Exploratory Multi-Omics Profiling of Rheumatoid Arthritis Heterogeneity

Rheumatoid arthritis (RA) is a clinically heterogeneous disease with highly variable treatment responses despite widespread use of conventional and biologic disease-modifying therapies. Existing clinical and serological markers only partially explain this variability and are not routinely used to personalise drug choice. We hypothesised that integrated plasma proteomic– metabolomic profiling could capture dimensions of RA molecular heterogeneity that are invisible to standard phenotyping and highlight characteristic patterns of metabolic dysregulation.

We profiled 384 proteins and 1,063 metabolites in 80 RA patients and 40 healthy controls. Unsupervised consensus clustering of the integrated omics matrix identified two stable molecular subtypes within the RA cohort. Anti-citrullinated protein antibody (ACPA) status, which in this cohort was evenly split overall (40 ACPA-positive, 40 ACPA-negative), was similarly distributed across the two subtypes, suggesting that the molecular groupings reflect heterogeneity orthogonal to conventional serology. Protein–metabolite association network analysis revealed a substantial reduction in association edges in RA versus controls, with pathway-specific effects: pronounced connectivity loss in amino-acid metabolism but paradoxical gains in inflammatory mediators including glutamate and sphingolipids. Preserved correlation strength among surviving edges is consistent with selective pathway disconnection rather than uniformly weakened coordination.
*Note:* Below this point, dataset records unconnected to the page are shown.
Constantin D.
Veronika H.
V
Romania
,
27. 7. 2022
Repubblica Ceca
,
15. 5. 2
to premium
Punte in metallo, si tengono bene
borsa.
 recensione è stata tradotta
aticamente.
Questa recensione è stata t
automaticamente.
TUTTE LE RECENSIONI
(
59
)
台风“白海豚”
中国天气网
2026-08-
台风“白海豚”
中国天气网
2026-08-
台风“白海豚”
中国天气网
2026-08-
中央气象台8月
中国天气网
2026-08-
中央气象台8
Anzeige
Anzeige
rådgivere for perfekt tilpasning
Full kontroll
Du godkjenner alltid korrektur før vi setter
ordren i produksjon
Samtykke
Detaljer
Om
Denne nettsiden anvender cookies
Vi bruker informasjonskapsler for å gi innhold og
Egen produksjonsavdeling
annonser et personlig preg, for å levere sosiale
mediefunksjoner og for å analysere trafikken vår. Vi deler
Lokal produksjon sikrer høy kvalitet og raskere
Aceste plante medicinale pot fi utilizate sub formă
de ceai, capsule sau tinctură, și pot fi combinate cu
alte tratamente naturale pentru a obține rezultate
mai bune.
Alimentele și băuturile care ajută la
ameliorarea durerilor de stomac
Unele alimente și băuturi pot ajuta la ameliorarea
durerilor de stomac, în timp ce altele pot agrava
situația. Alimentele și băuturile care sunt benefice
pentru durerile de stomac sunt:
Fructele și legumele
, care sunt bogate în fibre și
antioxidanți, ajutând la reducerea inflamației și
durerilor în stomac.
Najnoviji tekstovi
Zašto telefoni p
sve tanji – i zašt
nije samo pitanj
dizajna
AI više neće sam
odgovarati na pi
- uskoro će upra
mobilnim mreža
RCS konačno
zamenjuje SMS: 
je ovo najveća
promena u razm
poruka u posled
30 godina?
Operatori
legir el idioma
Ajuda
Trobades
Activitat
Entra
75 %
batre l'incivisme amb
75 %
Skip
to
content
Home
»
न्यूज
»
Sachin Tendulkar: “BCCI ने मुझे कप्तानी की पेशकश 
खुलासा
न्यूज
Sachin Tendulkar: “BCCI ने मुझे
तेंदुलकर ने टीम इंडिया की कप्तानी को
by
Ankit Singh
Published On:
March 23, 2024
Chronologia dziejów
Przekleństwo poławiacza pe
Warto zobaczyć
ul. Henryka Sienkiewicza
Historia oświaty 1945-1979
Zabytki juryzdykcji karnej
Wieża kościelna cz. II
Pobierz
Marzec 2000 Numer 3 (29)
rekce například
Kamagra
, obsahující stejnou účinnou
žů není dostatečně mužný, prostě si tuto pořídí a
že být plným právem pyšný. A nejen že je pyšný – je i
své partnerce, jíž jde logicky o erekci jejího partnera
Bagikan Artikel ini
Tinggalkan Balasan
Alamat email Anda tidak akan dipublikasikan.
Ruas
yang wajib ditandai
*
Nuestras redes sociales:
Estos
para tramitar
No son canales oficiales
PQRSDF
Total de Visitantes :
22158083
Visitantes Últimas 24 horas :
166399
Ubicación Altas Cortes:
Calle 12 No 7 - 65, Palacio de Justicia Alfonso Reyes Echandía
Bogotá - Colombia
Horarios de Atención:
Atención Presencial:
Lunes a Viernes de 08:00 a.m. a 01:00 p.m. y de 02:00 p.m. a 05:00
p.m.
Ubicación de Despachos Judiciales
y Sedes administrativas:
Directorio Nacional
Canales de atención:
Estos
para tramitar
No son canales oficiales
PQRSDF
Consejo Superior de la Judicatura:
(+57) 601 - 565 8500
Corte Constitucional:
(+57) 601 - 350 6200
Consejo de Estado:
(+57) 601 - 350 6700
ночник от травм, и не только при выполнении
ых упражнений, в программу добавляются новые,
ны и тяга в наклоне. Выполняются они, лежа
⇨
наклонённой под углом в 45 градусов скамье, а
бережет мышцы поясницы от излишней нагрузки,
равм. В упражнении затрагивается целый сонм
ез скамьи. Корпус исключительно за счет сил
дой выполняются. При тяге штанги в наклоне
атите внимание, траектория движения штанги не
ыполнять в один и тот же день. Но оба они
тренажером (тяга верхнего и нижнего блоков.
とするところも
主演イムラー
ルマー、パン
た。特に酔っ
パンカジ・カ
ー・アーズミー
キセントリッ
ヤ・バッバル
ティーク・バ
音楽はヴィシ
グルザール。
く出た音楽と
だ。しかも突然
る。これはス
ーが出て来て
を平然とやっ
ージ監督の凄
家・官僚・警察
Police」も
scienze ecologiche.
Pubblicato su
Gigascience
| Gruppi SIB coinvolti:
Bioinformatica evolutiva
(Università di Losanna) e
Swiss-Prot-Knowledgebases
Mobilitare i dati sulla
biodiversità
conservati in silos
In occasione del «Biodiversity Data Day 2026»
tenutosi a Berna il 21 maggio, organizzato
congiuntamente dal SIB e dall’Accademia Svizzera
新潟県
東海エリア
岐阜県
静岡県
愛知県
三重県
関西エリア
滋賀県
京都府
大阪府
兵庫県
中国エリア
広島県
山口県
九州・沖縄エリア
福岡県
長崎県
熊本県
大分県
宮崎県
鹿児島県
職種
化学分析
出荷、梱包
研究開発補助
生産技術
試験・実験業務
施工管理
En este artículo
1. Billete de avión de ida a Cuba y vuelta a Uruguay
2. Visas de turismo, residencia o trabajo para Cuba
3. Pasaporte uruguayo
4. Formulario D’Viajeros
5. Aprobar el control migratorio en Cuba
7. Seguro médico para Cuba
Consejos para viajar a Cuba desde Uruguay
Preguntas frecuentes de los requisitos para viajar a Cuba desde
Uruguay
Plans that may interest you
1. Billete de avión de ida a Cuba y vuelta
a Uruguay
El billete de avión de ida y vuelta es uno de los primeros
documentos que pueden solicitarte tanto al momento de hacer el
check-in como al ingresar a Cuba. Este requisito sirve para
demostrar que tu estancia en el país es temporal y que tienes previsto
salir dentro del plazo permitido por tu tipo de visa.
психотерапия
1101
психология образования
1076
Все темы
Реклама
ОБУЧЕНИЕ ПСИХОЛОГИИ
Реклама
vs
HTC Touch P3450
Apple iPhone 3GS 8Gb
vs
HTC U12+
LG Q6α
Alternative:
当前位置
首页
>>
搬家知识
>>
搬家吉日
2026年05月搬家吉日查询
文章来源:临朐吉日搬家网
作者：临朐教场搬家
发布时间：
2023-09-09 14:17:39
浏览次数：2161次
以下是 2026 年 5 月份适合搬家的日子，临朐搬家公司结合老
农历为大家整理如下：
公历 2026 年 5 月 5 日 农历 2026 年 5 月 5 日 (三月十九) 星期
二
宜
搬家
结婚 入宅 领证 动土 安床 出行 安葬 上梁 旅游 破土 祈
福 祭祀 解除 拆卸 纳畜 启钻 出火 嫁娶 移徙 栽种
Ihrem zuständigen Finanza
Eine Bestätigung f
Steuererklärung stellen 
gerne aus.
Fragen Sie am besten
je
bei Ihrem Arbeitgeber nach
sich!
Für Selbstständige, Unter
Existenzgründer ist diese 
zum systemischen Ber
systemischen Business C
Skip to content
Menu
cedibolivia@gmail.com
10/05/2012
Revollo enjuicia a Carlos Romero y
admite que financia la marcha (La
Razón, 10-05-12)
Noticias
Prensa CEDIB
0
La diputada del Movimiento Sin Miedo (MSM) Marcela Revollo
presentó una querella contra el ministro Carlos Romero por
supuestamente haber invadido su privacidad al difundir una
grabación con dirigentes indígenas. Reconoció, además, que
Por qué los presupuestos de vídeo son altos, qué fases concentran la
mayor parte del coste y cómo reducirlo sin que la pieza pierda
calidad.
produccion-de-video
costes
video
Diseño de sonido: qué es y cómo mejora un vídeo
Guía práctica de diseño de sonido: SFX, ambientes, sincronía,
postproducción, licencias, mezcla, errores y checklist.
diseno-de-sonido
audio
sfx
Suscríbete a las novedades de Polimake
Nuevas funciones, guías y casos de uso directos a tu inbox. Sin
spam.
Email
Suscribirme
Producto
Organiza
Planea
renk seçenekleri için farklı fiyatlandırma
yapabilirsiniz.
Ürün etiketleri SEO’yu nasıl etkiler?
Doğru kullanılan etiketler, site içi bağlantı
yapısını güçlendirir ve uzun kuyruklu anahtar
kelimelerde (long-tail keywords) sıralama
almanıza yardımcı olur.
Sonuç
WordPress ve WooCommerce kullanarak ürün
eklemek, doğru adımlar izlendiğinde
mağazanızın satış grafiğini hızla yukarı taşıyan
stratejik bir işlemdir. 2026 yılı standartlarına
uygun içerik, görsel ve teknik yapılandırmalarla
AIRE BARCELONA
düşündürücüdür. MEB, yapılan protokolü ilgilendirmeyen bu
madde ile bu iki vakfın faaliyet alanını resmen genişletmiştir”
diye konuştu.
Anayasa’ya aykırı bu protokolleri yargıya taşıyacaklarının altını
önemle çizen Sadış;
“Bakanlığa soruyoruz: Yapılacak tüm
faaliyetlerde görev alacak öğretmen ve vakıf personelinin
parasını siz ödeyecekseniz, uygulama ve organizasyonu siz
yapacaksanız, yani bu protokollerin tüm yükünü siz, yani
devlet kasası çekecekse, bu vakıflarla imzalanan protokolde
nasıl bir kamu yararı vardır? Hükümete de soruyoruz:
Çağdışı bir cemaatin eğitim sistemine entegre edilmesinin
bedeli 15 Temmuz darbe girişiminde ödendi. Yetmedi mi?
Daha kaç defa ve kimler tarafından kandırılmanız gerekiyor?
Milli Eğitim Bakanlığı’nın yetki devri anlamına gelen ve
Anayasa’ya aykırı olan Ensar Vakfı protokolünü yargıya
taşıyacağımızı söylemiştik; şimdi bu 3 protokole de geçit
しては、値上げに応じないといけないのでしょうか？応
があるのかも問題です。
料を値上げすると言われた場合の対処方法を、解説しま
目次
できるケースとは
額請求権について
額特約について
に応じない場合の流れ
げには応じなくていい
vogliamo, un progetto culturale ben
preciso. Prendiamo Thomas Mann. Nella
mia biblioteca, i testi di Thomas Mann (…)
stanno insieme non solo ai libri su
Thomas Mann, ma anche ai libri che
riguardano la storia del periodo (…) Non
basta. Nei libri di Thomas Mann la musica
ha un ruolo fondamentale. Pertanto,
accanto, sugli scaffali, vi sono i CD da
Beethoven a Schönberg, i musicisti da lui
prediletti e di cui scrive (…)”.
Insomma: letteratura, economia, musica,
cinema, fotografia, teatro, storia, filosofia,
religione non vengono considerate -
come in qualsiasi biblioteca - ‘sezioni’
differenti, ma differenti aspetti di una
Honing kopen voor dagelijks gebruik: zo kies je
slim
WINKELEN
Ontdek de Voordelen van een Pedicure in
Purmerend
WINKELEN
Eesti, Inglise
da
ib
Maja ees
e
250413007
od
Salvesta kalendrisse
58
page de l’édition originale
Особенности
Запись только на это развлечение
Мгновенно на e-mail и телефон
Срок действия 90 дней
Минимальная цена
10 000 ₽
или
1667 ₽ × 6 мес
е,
These hypothesis-generating findings, limited by cross-sectional design, medication heterogeneity, and single-centre recruitment, suggest that RA comprises molecularly distinct subtypes not captured by standard serological categories and is associated with extensive metabolic network reorganisation. This multi-omics framework illustrates how network-level signatures could support future precision stratification efforts and motivates further investigation of metabolic network restoration as a potential therapeutic avenue.